LINCOLN — Could kissing become a crime?
Stealing a smooch from someone without consent would land you in jail if a Lincoln state senator's proposal became law.
The idea, introduced Thursday, prompted a full-fledged smack-off of reaction on Omaha.com and Nebraska street corners.
Would wayward 3-year-olds in day care centers become criminals?
What about all those soldiers celebrating the end of a war?
“Of all the problems in the world, they have to dicker with kissing being illegal?” said Kathy Frizzell, assistant director of a Lincoln child-care center.
Frizzell wondered if that awkward peck after a first date or alcohol-fueled making out on New Year's Eve might land someone in the clink.

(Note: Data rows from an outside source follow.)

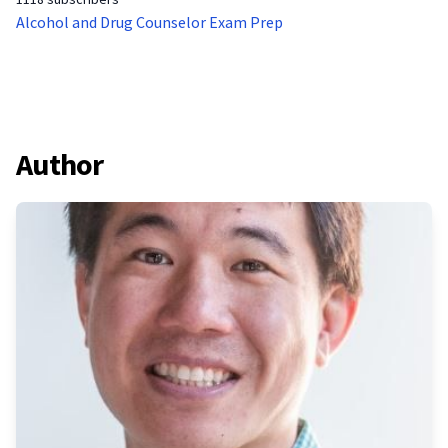
Alcohol and Drug Counselor Exam Prep
Author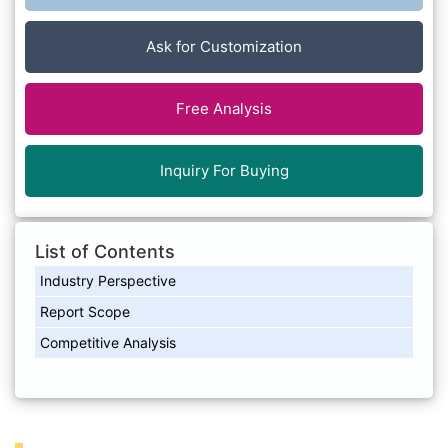
Ask for Customization
Free Analysis
Inquiry For Buying
List of Contents
Industry Perspective
Report Scope
Competitive Analysis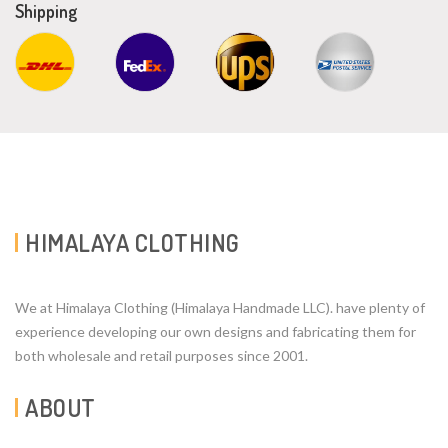
Shipping
HIMALAYA CLOTHING
We at Himalaya Clothing (Himalaya Handmade LLC). have plenty of
experience developing our own designs and fabricating them for
both wholesale and retail purposes since 2001.
ABOUT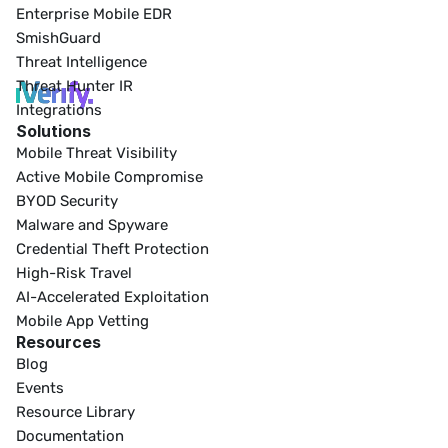
Enterprise Mobile EDR
SmishGuard
Threat Intelligence
Threat Hunter IR
Integrations
Solutions
Mobile Threat Visibility
Active Mobile Compromise
BYOD Security
Malware and Spyware
Credential Theft Protection
High-Risk Travel
AI-Accelerated Exploitation
Mobile App Vetting
Resources
Blog
Events
Resource Library
Documentation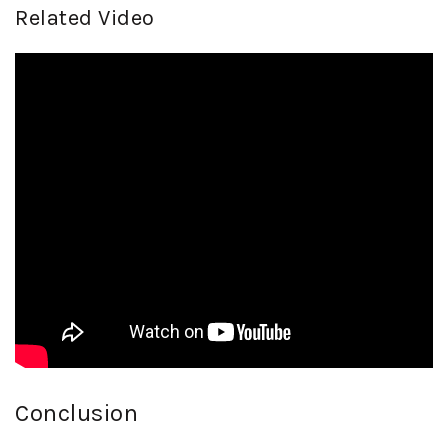
Related Video
Conclusion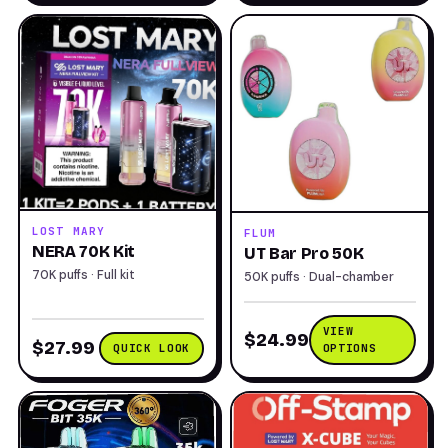
LOST MARY
FLUM
NERA 70K Kit
UT Bar Pro 50K
70K puffs · Full kit
50K puffs · Dual-chamber
VIEW
$24.99
$27.99
QUICK LOOK
OPTIONS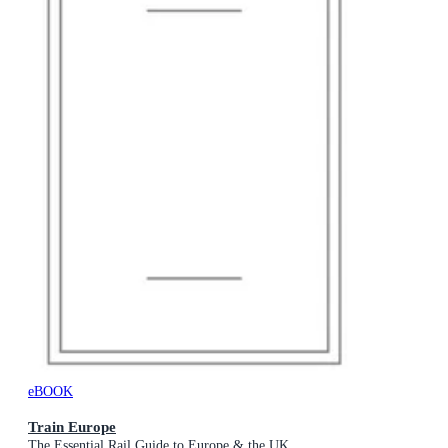
eBOOK
Train Europe
The Essential Rail Guide to Europe & the UK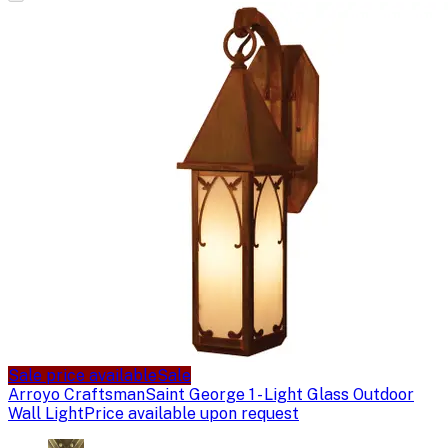
Sale price available
Sale
Arroyo Craftsman
Saint George 1 - Light Glass Outdoor
Wall Light
Price available upon request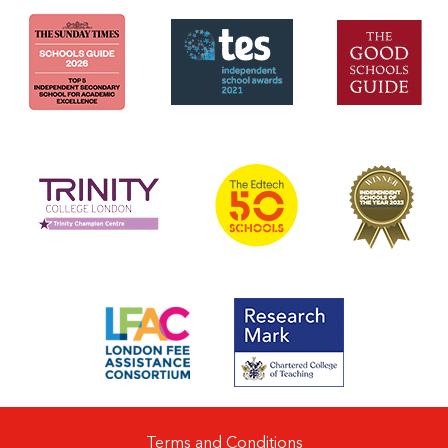
Terms and Conditions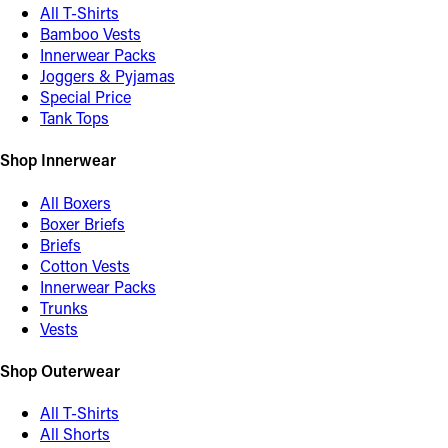
All T-Shirts
Bamboo Vests
Innerwear Packs
Joggers & Pyjamas
Special Price
Tank Tops
Shop Innerwear
All Boxers
Boxer Briefs
Briefs
Cotton Vests
Innerwear Packs
Trunks
Vests
Shop Outerwear
All T-Shirts
All Shorts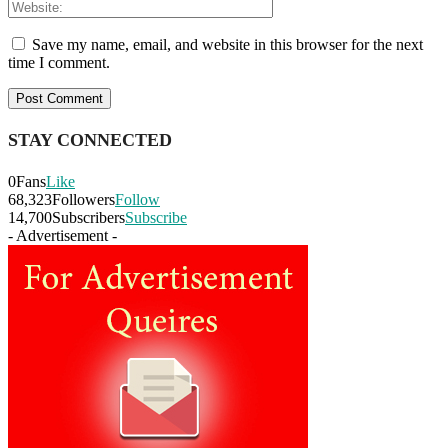
Save my name, email, and website in this browser for the next
time I comment.
STAY CONNECTED
0
Fans
Like
68,323
Followers
Follow
14,700
Subscribers
Subscribe
- Advertisement -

“Where do you draw the line?” she asked.
While the proposal smacks of Big Brother, State Sen. Bill Avery of Lincoln said his bill addresses a serious problem.

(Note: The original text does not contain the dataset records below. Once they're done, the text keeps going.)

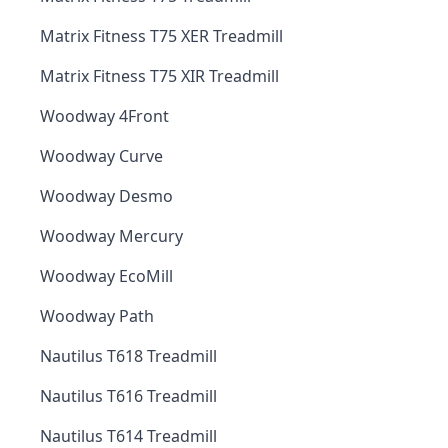
Matrix Fitness T75 XER Treadmill
Matrix Fitness T75 XIR Treadmill
Woodway 4Front
Woodway Curve
Woodway Desmo
Woodway Mercury
Woodway EcoMill
Woodway Path
Nautilus T618 Treadmill
Nautilus T616 Treadmill
Nautilus T614 Treadmill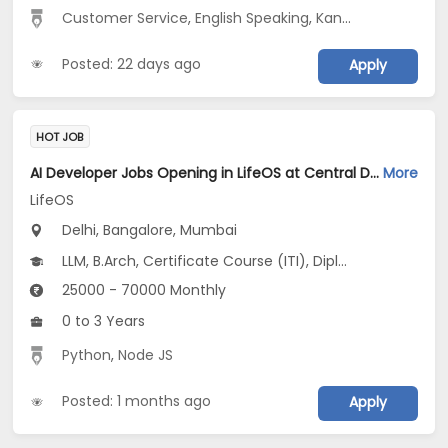
Customer Service
,
English Speaking
,
Kannada Speaking
Posted: 22 days ago
Apply
HOT JOB
AI Developer Jobs Opening in LifeOS at Central Delhi, Bandra West, Chembur, Bangalore, Mumbai, Delhi
More
LifeOS
Delhi, Bangalore, Mumbai
LLM, B.Arch, Certificate Course (ITI), Diploma, M Phil / Ph.D...
25000 - 70000 Monthly
0 to 3 Years
Python
,
Node JS
Posted: 1 months ago
Apply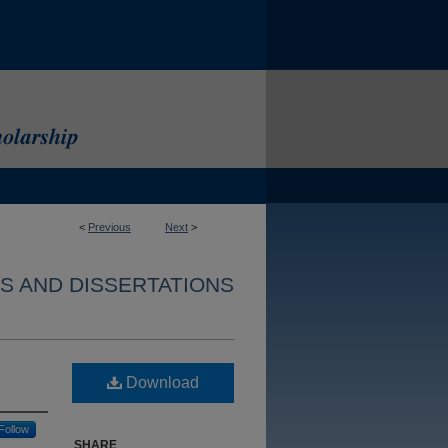
<
Previous
Next
>
S AND DISSERTATIONS
Download
Follow
SHARE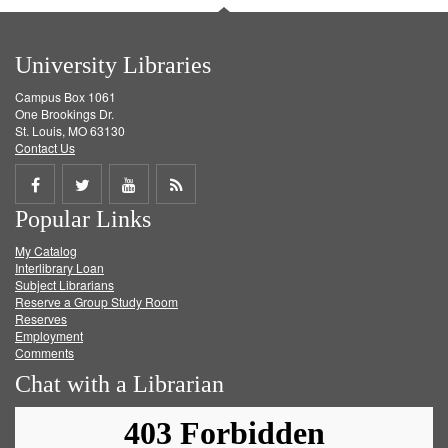
University Libraries
Campus Box 1061
One Brookings Dr.
St. Louis, MO 63130
Contact Us
Share
Share
Share
Get
Popular Links
on
on
on
RSS
My Catalog
Facebook
Twitter
Youtube
feed
Interlibrary Loan
Subject Librarians
Reserve a Group Study Room
Reserves
Employment
Comments
Chat with a Librarian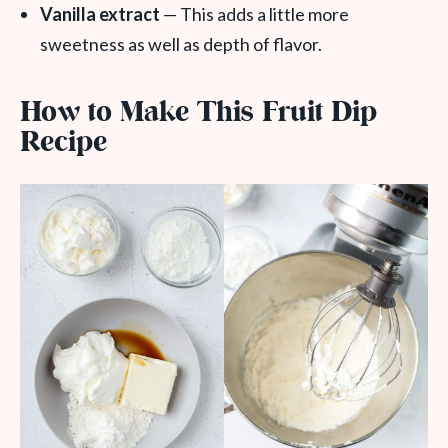
Vanilla extract
— This adds a little more
sweetness as well as depth of flavor.
How to Make This Fruit Dip
Recipe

He said he introduced Legislative Bill 797 because of a disturbing incident involving a family in his district.
A registered sex offender grabbed the family's young adult daughter while she was mowing the lawn and kissed her against her will.
Local prosecutors questioned whether they could prove the incident was a sexual assault. The man was ultimately convicted of disturbing the peace.
Avery's bill would add mouth-to-mouth kissing without a victim's consent to the legal definition of “sexual conduct.” That could lead to a longer stay in jail for a more serious crime: sexual assault.
An unwanted kiss doesn't quite qualify as a sexual assault under current law, said Chief Deputy Lancaster County Attorney Pat Condon.
“A lot of people are trivializing this, but it's not a trivial issue if you were this family,” Avery said.
The unwanted kiss resulted in a three-month jail sentence, he said, but it could result in up to a year behind bars if the behavior was legally redefined as a sexual assault.
Frizzell said she, too, would be upset if a stranger planted an unwanted kiss on her. But in her job, she said, she's dealing more with kids who push and claw rather than pucker up.
“That's a learning moment where you need to jump in with a learning lesson, not a timeout,” Frizzell said.
Both Avery and Condon said a law on unwanted kissing would be a difficult statute to enforce. Avery said one prosecutor has told him his proposal might be unenforceable.
If that's the case, he said, even though it addresses a real problem, he'll kiss it goodbye.